Directive 1: According to the basketball preview, why did Miami hit rock bottom last year?
Directive 2: Repeat the passage of the basketball preview starting at "When Josh Childress" and ending at "12.2 PPG clip.".

Excerpted text:
↓↓↓

When Josh Childress bolted to Europe before the season, the defection seemed to steal some of Atlanta’s momentum coming into this year. However, new General Manager Rick Sund made a pair of shrewd moves by signing Mo Evans and Ronald “Flip” Murray, essentially replacing Childress with two versatile players. Murray has enjoyed his finest season as a pro, shooting at a career-high level from the field (44.7%), 3-point range (36.0%) and the free-throw line (76.0%). He has been instant offense off the bench, scoring at a 12.2 PPG clip.
One key Atlanta player we haven’t touched on yet is fourth-year forward Marvin Williams, who is averaging 13.9 points and 6.1 rebounds per game. Williams recently missed 16 games with a lower back injury that the Hawks feared would end his season. But the UNC product looked good in two games this week and if he’s not back to 100 percent, he’s not far from it. It remains to be seen if Woodson will put him back in the starting lineup or bring him off the bench.
Miami (43-39 SU, 40-40-2 ATS) hit rock bottom last year just two seasons removed from winning the NBA title. The Heat traded Shaq to Phoenix and Dwyane Wade missed most of the year with various injuries. But under first-year head coach Eric Spoelstra and with Wade returning to MVP-like form, they are the fifth seed in the East.
Wade enjoyed a career year, leading the league in scoring with a 30.0 PPG average. He also averaged 7.5 assists and 5.0 rebounds per game. Wade doesn’t have the dominating center he had in Shaq when Miami beat Dallas in the NBA Finals, but he does have a pair of outstanding rookies on his side in Mario Chalmers and Michael Beasley. And veteran mainstay Udonis Haslem is still around.
Haslem (10.6 PPG, 8.2 RPG) missed the last six regular-season games with a thumb laceration that required six stitches. He is “probable” for Game 1 but might have to play with the stitches still in his right thumb (shooting hand). I once played in high school with four stitches in the middle finger of my non-shooting hand. It’s do-able, especially for a warrior like Haslem at playoff time, but there’s no doubt that it has a negative impact on your play. I thought it mostly hindered catching the ball and using your hands on defense.

↑↑↑

Data section:
↓↓↓

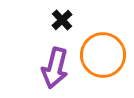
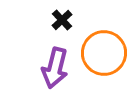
orange circle: moved 1 px right, 2 px up
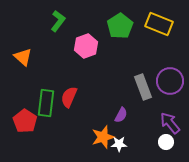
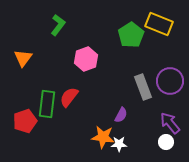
green L-shape: moved 4 px down
green pentagon: moved 11 px right, 9 px down
pink hexagon: moved 13 px down
orange triangle: moved 1 px down; rotated 24 degrees clockwise
red semicircle: rotated 15 degrees clockwise
green rectangle: moved 1 px right, 1 px down
red pentagon: rotated 20 degrees clockwise
orange star: rotated 25 degrees clockwise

↑↑↑

Complete response 1: The Heat traded Shaq to Phoenix, and Dwyane Wade missed most of the year with various injuries.

Complete response 2:
When Josh Childress bolted to Europe before the season, the defection seemed to steal some of Atlanta’s momentum coming into this year. However, new General Manager Rick Sund made a pair of shrewd moves by signing Mo Evans and Ronald “Flip” Murray, essentially replacing Childress with two versatile players. Murray has enjoyed his finest season as a pro, shooting at a career-high level from the field (44.7%), 3-point range (36.0%) and the free-throw line (76.0%). He has been instant offense off the bench, scoring at a 12.2 PPG clip.